**About this task**
The response must consist of each line in the listing that has the word "linejoin" in it.

*** Opening Data to process ***

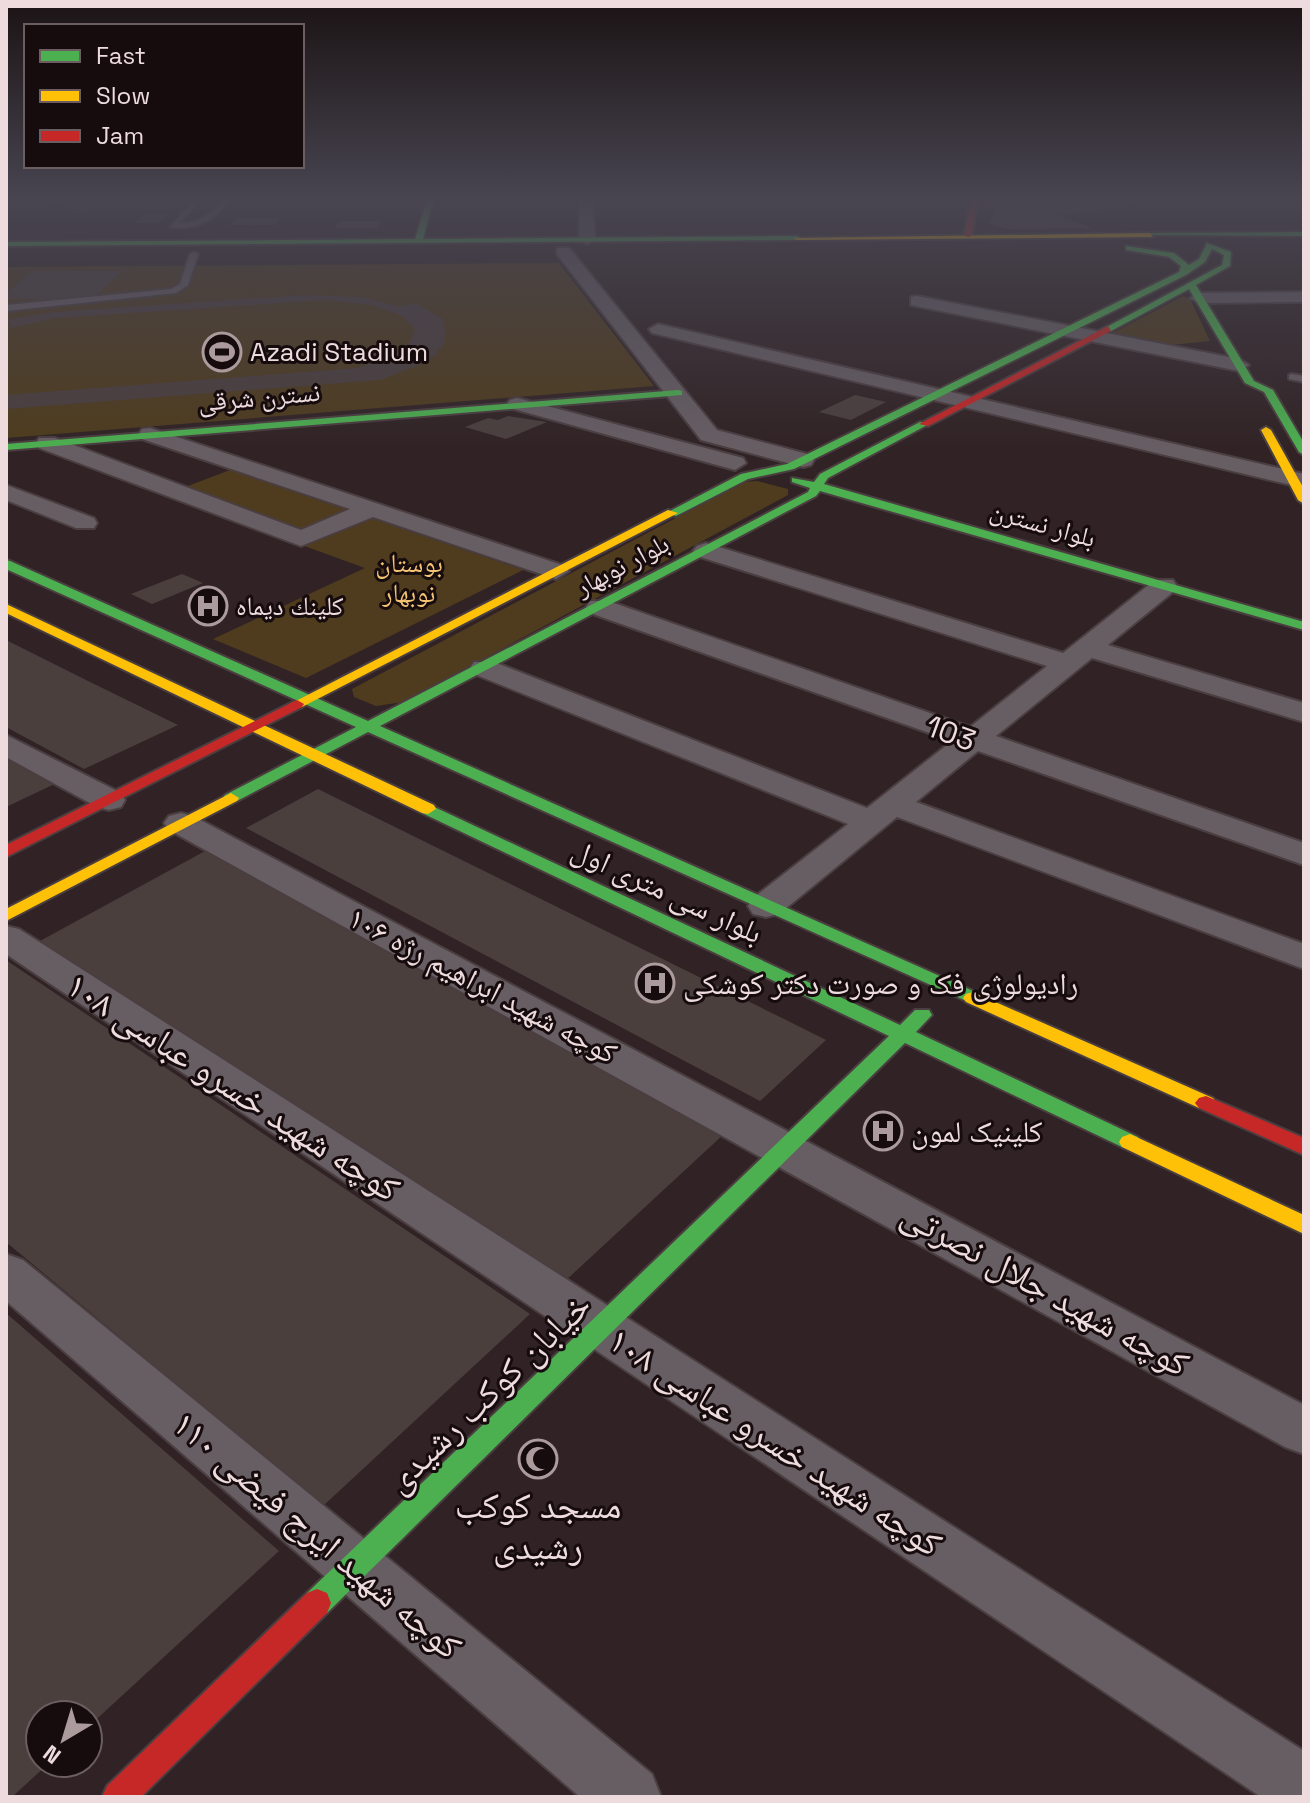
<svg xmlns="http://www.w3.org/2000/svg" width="1310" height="1803" font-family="'Space Grotesk','Noto Naskh Arabic',sans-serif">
	<rect width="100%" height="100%" fill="#312325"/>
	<path fill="#4f3c1e" d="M 559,263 L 654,386 L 6,438 L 6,267 Z
		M 1183,296 L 1190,299 L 1210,341 L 1161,346 L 1109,335 Z
		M 230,470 L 523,570 L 306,678 L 213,639 L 365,568 L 164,495 Z
		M 757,481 L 788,489 L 788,495 L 403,702 L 376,706 L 354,697 L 352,689 L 744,482 Z"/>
	<path fill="#4b3f3e" d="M 34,197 L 71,197 L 105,206 L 82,211 Z
		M 1099,197 L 1137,197 L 1129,206 L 1058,215 L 1093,228 L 1008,229 L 990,224 L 996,204 L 1020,201 L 1033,206 Z
		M 145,214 L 168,214 L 159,223 L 135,223 Z
		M 236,218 L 281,218 L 275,225 L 230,225 Z
		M 340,221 L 382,221 L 378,228 L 335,228 Z
		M 32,271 L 122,271 L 93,299 L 6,299 L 6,293 Z
		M 304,295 L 361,297 L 398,306 L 417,304 L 443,319 L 446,340 L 435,356 L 419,365 L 380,380 L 6,409 L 6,395 L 357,368 L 391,356 L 408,345 L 415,330 L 403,316 L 371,305 L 326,300 L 55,318 L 6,329 L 11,324 L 6,320 L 54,312 Z
		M 855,395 L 886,402 L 851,420 L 819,412 Z
		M 508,416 L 547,422 L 506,439 L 465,427 L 488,418 L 498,420 Z
		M 182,574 L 203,583 L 152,604 L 131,594 Z
		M 6,640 L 86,680 L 178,725 L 84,769 L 6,727 Z
		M 6,749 L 63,780 L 6,807 Z
		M 318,789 L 782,1018 L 826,1040 L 760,1101 L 246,828 Z
		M 207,850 L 724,1134 L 564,1282 L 40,941 Z
		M 6,960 L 483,1282 L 530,1314 L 323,1506 L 6,1242 Z
		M 6,1313 L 279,1551 L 88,1727 L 88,1715 L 40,1715 L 40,1763 L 49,1763 L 12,1797 L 6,1797 Z"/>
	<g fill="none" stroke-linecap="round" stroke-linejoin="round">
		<defs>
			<path id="lane" d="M 198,197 L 204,197 L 179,223 C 201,224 212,212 226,197 L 232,197 C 215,219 199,231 170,227 Z
				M 194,252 L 198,254 L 188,285 L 176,293 L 6,311 L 6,305 L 171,289 L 180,284 L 190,254 Z
				M 1292,374 L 1304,376 L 1304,382 L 1289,379 L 1289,375 Z"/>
			<path id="street" d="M 579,197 L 593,197 L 595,239 L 587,244 L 579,239 Z
				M 557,248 L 569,248 L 717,430 L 811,455 L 814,460 L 811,465 L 803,467 L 701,440 L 557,254 Z
				M 1304,292 L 1304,302 L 1199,303 L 1190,298 L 1199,293 Z
				M 917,296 L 1239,359 L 1249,365 L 1239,371 L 911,305 L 911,297 Z
				M 658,324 L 1304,474 L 1304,488 L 652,333 L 649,329 Z
				M 517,398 L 743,458 L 746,463 L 735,470 L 510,408 L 507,404 L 510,400 Z
				M 150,428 L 565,566 L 569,571 L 556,579 L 547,576 L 373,517 L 301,546 L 39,448 L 36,443 L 39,438 L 55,438 L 301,530 L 350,509 L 142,439 L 139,434 L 142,429 Z
				M 6,485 L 94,518 L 97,523 L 94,528 L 76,528 L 6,500 Z
				M 706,543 L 1063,653 L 1155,580 L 1173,580 L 1177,586 L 1173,592 L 1108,645 L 1304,703 L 1304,722 L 1092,658 L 996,736 L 1304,843 L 1304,865 L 978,751 L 916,802 L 1304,944 L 1304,969 L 897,817 L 779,914 L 766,917 L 753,914 L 748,906 L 753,898 L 848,824 L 474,674 L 470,668 L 474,662 L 494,662 L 867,808 L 952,741 L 590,613 L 586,607 L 590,601 L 608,601 L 970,727 L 1047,666 L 697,556 L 693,551 L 697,546 Z
				M 6,735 L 121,793 L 125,800 L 121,807 L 109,810 L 97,807 L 6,757 Z
				M 181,813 L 193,816 L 1304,1405 L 1304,1454 L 1285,1447 L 169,830 L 164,823 L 169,816 Z
				M 6,926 L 19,929 L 1304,1751 L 1304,1797 L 1261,1797 L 6,954 Z
				M 6,1254 L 23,1260 L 652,1774 L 661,1797 L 580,1797 L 6,1301 Z"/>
			<path id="fast" d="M 428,197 L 434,197 L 423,239 L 797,236 L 801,238 L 797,240 L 6,246 L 6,242 L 415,239 Z
				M 1304,232 L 1304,236 L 1146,235 L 1150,233 Z
				M 1207,243 L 1231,252 L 1230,266 L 1196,285 L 1254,381 L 1273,390 L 1304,443 L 1304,455 L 1299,452 L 1264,392 L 1245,383 L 1189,289 L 1111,331 L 1103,329 L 1222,265 L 1224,255 L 1212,249 L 1205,262 L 1186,275 L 794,469 L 748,479 L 676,516 L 666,513 L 741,474 L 787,464 L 1179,272 L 1181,266 L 1169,257 L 1126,250 L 1126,246 L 1174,253 L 1189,265 L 1199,259 Z
				M 678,390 L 682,391 L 682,395 L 6,450 L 6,444 Z
				M 920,422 L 929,424 L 828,478 L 824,484 L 1304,622 L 1304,630 L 820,491 L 816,496 L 380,726 L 980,994 L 983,998 L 980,1002 L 973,1004 L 368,732 L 237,801 L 225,801 L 223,798 L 225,795 L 356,727 L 6,569 L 6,560 L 10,561 L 368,721 L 808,492 L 810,488 L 792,482 L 792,478 L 814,482 L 820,474 Z
				M 428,804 L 900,1025 L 915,1010 L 929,1010 L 932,1015 L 916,1032 L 1138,1137 L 1141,1142 L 1138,1147 L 1130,1150 L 1122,1147 L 905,1043 L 327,1613 L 317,1617 L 307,1613 L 303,1603 L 307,1593 L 889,1036 L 422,813 L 420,809 Z"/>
			<path id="slow" d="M 1296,197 L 1304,197 L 1304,200 L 1297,198 Z
				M 1150,233 L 1153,237 L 797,240 L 793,238 Z
				M 1266,427 L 1271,430 L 1304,489 L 1304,504 L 1298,500 L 1261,430 Z
				M 668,510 L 678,513 L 302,707 L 297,708 L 290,704 Z
				M 6,604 L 434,805 L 436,809 L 428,814 L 422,813 L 6,613 Z
				M 231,793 L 239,798 L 237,801 L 6,921 L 6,909 Z
				M 973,992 L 1213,1098 L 1217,1103 L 1213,1108 L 1199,1108 L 966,1002 L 963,998 L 966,994 Z
				M 1130,1134 L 1304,1215 L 1304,1234 L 1122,1147 L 1119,1142 L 1122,1137 Z"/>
			<path id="jam" d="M 972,197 L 978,197 L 972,235 L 968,237 L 964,235 Z
				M 1108,326 L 1111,331 L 928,426 L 919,424 Z
				M 297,700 L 304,704 L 302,707 L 6,857 L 6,845 Z
				M 1206,1096 L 1304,1138 L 1304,1155 L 1199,1108 L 1195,1103 L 1199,1098 Z
				M 317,1589 L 327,1593 L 331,1603 L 327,1613 L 141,1797 L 102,1797 L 107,1786 L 307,1593 Z"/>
		</defs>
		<use href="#lane" stroke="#4a3e40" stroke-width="4"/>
		<use href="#street" stroke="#4a3e40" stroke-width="4"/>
		<use href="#fast" stroke="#4a3e40" stroke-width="4"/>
		<use href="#slow" stroke="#4a3e40" stroke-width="4"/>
		<use href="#jam" stroke="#4a3e40" stroke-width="4"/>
		<use href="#lane" fill="#675e64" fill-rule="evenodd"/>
		<use href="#street" fill="#675e64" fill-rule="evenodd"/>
		<use href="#fast" fill="#4caf50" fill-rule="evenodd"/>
		<use href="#slow" fill="#ffc107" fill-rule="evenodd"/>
		<use href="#jam" fill="#c62828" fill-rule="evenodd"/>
	</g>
	<linearGradient id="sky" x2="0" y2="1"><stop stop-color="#1b1314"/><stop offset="0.44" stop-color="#484551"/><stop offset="1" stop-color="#484551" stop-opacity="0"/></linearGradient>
	<rect width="1310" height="449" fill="url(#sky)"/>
	<defs>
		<symbol id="stadium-ring" viewBox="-11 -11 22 22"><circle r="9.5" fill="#160b0d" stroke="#ab9b9d" stroke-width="1.5"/><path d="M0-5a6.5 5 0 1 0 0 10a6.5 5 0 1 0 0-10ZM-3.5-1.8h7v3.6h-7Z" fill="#ab9b9d"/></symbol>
		<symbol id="hospital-ring" viewBox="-11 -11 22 22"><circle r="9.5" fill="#160b0d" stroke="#ab9b9d" stroke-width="1.5"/><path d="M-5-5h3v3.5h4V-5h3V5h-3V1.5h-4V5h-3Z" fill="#ab9b9d"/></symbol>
		<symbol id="mosque-ring" viewBox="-11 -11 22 22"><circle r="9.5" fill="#160b0d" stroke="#ab9b9d" stroke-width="1.5"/><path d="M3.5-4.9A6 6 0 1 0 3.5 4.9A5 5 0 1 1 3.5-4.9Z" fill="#ab9b9d"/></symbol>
	</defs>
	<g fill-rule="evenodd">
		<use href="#stadium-ring" x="200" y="330" width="44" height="44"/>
		<use href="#hospital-ring" x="186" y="584" width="44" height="44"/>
		<use href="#hospital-ring" x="633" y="961" width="44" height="44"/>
		<use href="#hospital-ring" x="861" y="1109" width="44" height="44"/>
		<use href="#mosque-ring" x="516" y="1437" width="44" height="44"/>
	</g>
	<g text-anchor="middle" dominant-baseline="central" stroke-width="6" stroke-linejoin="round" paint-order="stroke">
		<g font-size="26" fill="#eddbdd" stroke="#160b0d" text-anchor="start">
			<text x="250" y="352">Azadi Stadium</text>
			<text x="236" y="606">كلينك ديماه</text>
		</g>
		<g font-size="26" fill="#eddbdd" stroke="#160b0d">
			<text transform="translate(259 397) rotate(-5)">نسترن شرقی</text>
			<text transform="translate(1043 524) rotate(16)">بلوار نسترن</text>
			<text transform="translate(622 565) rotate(-28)">بلوار نوبهار</text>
		</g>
		<g font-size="26" fill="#f5c473" stroke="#160b0d">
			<text x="409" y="563">بوستان<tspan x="409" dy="30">نوبهار</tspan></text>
		</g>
		<g font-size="30" fill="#eddbdd" stroke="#160b0d">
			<text transform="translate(951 733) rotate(20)">103</text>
			<text transform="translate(667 891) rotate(25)">بلوار سی متری اول</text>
			<text transform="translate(483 985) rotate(28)">کوچه شهید ابراهیم رژه ۱۰۶</text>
		</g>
		<g font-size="30" fill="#eddbdd" stroke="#160b0d" text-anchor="start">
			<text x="683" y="983">رادیولوژی فک و صورت دکتر کوشکی</text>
			<text x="911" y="1131">کلینیک لمون</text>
		</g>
		<g font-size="36" fill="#eddbdd" stroke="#160b0d">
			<text transform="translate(233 1087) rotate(33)">کوچه شهید خسرو عباسی ۱۰۸</text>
			<text transform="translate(1045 1289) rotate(29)">کوچه شهید جلال نصرتی</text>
			<text transform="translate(488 1393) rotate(-44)">خیابان کوکب رشیدی</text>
			<text transform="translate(775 1442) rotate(33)">کوچه شهید خسرو عباسی ۱۰۸</text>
			<text transform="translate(317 1535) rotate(40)">کوچه شهید ایرج فیضی ۱۱۰</text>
		</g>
		<g font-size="36" fill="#eddbdd" stroke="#160b0d">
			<text x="538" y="1506">مسجد کوکب<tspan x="538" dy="41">رشیدی</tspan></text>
		</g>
	</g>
	<rect width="1310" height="1803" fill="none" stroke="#eddbdd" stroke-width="16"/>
	<rect x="24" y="24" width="280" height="144" fill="#160b0d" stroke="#6c5e60" stroke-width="2"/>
	<rect x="40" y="50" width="40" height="12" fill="#4caf50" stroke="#6c5e60" stroke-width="2"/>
	<text x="96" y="64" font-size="24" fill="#eddbdd">Fast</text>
	<rect x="40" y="90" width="40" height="12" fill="#ffc107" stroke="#6c5e60" stroke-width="2"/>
	<text x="96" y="104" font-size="24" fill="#eddbdd">Slow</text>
	<rect x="40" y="130" width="40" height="12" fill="#c62828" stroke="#6c5e60" stroke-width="2"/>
	<text x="96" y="144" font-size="24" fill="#eddbdd">Jam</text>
	<g transform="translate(64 1739) rotate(218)"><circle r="38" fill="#160b0d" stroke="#6c5e60" stroke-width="2"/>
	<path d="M0-6L14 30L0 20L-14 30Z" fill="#ab9b9d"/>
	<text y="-12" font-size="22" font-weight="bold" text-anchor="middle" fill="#eddbdd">N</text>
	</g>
</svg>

*** Closing Data to process ***

**Task result**
	<g fill="none" stroke-linecap="round" stroke-linejoin="round">
	<g text-anchor="middle" dominant-baseline="central" stroke-width="6" stroke-linejoin="round" paint-order="stroke">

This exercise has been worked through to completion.